Le gouvernement nigérien a franchi un nouveau palier dans la crise ouverte avec son ancien partenaire français. Réuni en Conseil des ministres le 4 septembre, il accuse officiellement la France d'être à la tête d'un « vaste réseau de connivence » derrière les événements des 28 et 29 août à la base aérienne 101 de Niamey. Paris n'a pas encore répondu à ces accusations, mais l'ambiance entre les deux pays ne cesse de se dégrader.
Accusations formelles et documentation
Selon le compte rendu du Conseil des ministres, les autorités nigériennes affirment avoir réuni une « documentation conséquente » qui établirait l'implication de la France dans la tentative de mutinerie du 29 août. Le gouvernement se réserve le droit de saisir la justice internationale sur la base de ces éléments.
Le ministre d'État, ministre de la Défense, le général Salifou Mody, a déclaré à la télévision nationale que les auteurs de la tentative de déstabilisation du 29 août sont « entraînés dans des pays étrangers, y compris la France, dans des camps spéciaux ». Selon lui, des militaires nigériens auraient été formés à l'étranger pour mener des actions de déstabilisation contre leur propre pays.
Des accusations qui dépassent la France
Le gouvernement nigérien évoque également l'implication présumée de « certains frères africains », après le témoignage du capitaine Roger Gabriel, un ancien militaire ayant participé aux événements. Ce dernier aurait cité plusieurs pays, dont le Tchad, des forces spéciales françaises, le Bénin et la Côte d'Ivoire.
Abuja et Cotonou ont rejeté toute implication dans cette affaire. Les autorités nigériennes n'ont pas encore rendu publics les éléments permettant de vérifier indépendamment leurs accusations.

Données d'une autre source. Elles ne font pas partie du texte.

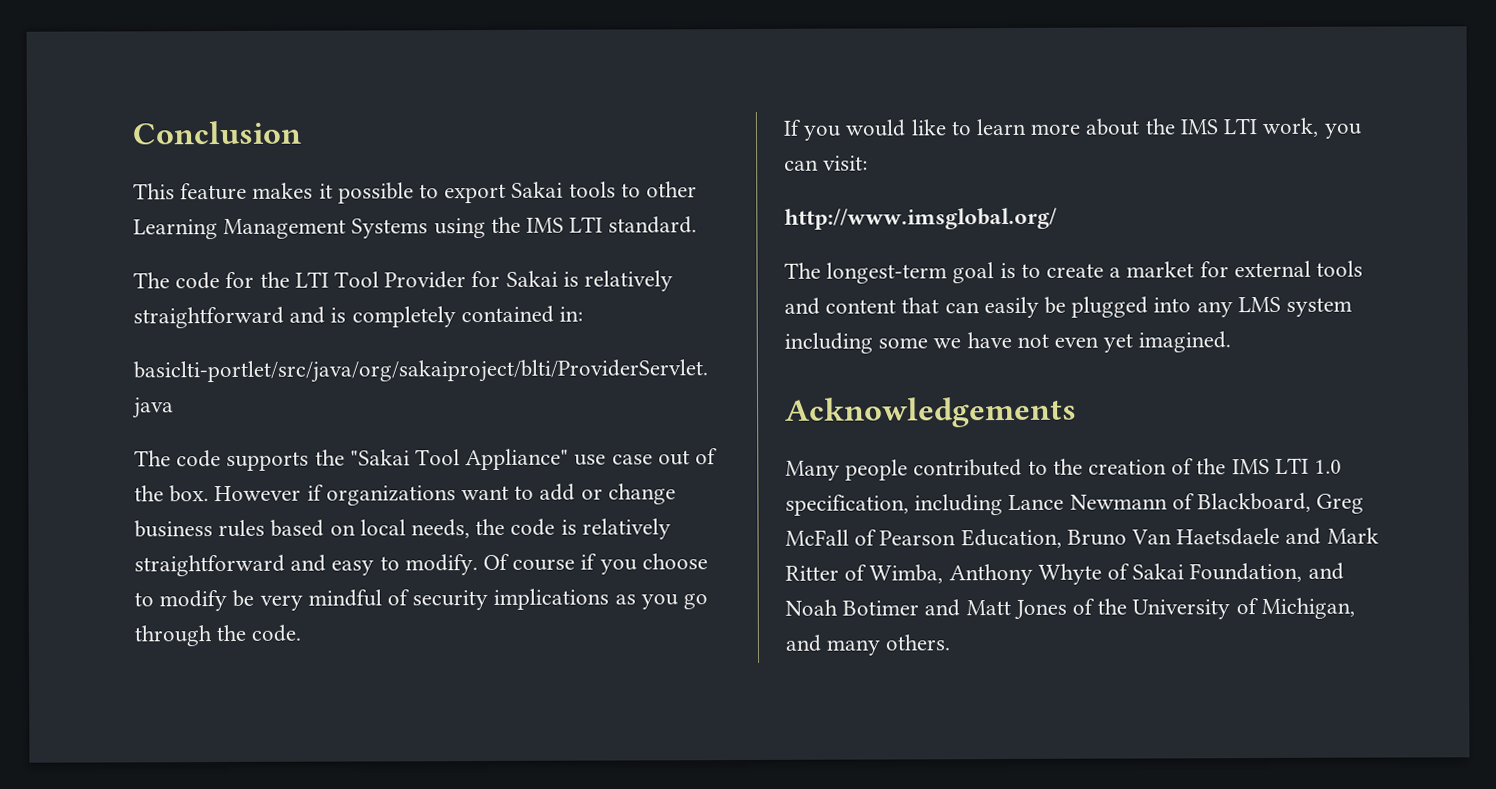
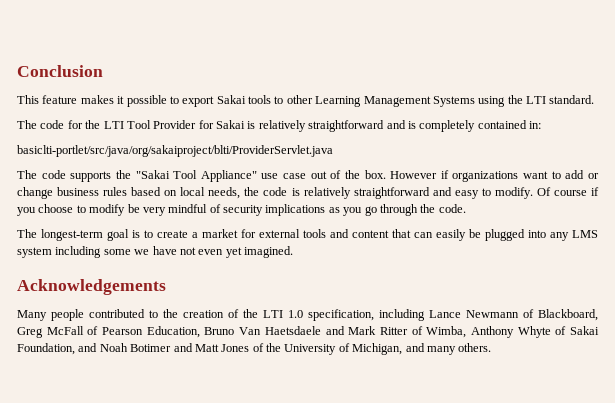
[526,217,565,233] IMS -> (523, 99) none
[783,117,1362,141] [784,155,869,171] [784,207,1057,230] // If you would like to learn more about the IMS LTI work, you can visit: // http://www.imsglobal.org/ -> (466, 208) none
[1231,458,1270,475] IMS -> (258, 313) none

Un contexte de rupture entre le Niger et la France
Ces accusations s'inscrivent dans un contexte de rupture totale entre le Niger et la France depuis le coup d'État de juillet 2023. Le régime militaire dirigé par le général Abdourahamane Tiani a multiplié les mesures hostiles à l'ancienne puissance coloniale :
· Expulsion des militaires français du territoire
· Fermeture de l'ambassade de France à Niamey
· Retrait de la zone franc et du franc CFA
· Rapprochement stratégique avec la Russie, le Burkina Faso et le Mali
Ce contentieux, qui portait jusqu'ici sur des symboles politiques et économiques, s'étend désormais au domaine sécuritaire, Niamey accusant ouvertement Paris de chercher à déstabiliser le pays.
Des accusations difficiles à vérifier
Si les autorités nigériennes affirment disposer de preuves, aucune d'entre elles n'a été rendue publique à ce stade. Le flou persiste sur la nature exacte de la « documentation conséquente » évoquée par le Conseil des ministres. La communauté internationale suit avec attention cette nouvelle escalade verbale, qui risque d'aggraver encore les tensions régionales alors que le Sahel est confronté à une crise sécuritaire majeure. L'Afrique de l'Ouest, déjà fragilisée par les ruptures politiques récentes, craint que ces accusations ne ravivent les divisions entre États.
Niamey durcit le ton contre Paris, accusant la France de chercher à déstabiliser le pays. Une escalade qui illustre la profondeur du fossé creusé entre les deux pays depuis le coup d'État de 2023.